SUPPLIED PASSAGE
The district court granted the government’s motion for summary judgment as to tax years 2001-07 and ordered that the government’s counterclaims for tax years 2008 and 2009 would proceed to trial. At the same time, the district court stated that it “has not evaluated and makes no ruling on whether the innocent spouse exception relieves Ms. Coggin of liability from the defendant’s counterclaim for [tax], penalties and interest.” 

A few months after that order, Ms. Coggin finally raised the innocent spouse issue when she submitted a Request for Innocent Spouse Relief to the IRS and then a few days later moved to stay the proceeding with the district court, “until such time as [her] request for Innocent Spouse Relief… has been fully processed in the Internal Revenue Service and, as may be applicable, litigated in the United States Tax Court.”  The district court stayed the case pending resolution of the innocent spouse defense.

Although Ms. Coggin did not receive a notice of final determination of relief or other communication from the IRS regarding her request for innocent spouse relief, she received through counsel a letter from the United States Department of Justice (Tax Division) denying her claim. She cited that denial in her tax court petition. The commissioner challenged the tax court’s jurisdiction and moved to dismiss Ms. Coggin’s petition on that basis.

PROVIDED MATERIAL
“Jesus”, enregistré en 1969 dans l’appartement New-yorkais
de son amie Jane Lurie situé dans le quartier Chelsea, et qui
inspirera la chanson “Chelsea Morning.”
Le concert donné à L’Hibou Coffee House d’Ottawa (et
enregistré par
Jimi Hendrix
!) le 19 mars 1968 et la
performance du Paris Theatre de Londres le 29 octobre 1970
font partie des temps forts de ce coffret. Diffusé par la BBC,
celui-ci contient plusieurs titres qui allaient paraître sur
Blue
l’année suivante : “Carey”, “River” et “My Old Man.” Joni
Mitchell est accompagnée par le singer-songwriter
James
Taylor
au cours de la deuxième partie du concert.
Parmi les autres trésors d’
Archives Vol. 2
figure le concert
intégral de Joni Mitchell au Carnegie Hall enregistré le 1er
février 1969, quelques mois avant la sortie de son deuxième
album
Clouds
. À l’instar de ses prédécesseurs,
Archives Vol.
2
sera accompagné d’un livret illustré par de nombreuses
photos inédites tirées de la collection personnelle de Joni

==

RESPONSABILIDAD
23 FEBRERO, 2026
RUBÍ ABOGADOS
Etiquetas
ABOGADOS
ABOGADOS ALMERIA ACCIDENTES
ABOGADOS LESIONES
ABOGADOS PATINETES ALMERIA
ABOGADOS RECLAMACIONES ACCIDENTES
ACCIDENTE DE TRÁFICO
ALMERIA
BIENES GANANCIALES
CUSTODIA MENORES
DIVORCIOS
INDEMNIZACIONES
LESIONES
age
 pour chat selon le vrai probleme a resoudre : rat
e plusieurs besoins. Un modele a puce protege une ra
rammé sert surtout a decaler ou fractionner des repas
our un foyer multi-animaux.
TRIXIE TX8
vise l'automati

TASK GOAL
Reproduce the full passage on Ms. Coggin's innocent spouse claim word for word, keeping its paragraph breaks.

EXERCISE RESPONSE
The district court granted the government’s motion for summary judgment as to tax years 2001-07 and ordered that the government’s counterclaims for tax years 2008 and 2009 would proceed to trial. At the same time, the district court stated that it “has not evaluated and makes no ruling on whether the innocent spouse exception relieves Ms. Coggin of liability from the defendant’s counterclaim for [tax], penalties and interest.” 

A few months after that order, Ms. Coggin finally raised the innocent spouse issue when she submitted a Request for Innocent Spouse Relief to the IRS and then a few days later moved to stay the proceeding with the district court, “until such time as [her] request for Innocent Spouse Relief… has been fully processed in the Internal Revenue Service and, as may be applicable, litigated in the United States Tax Court.”  The district court stayed the case pending resolution of the innocent spouse defense.

Although Ms. Coggin did not receive a notice of final determination of relief or other communication from the IRS regarding her request for innocent spouse relief, she received through counsel a letter from the United States Department of Justice (Tax Division) denying her claim. She cited that denial in her tax court petition. The commissioner challenged the tax court’s jurisdiction and moved to dismiss Ms. Coggin’s petition on that basis.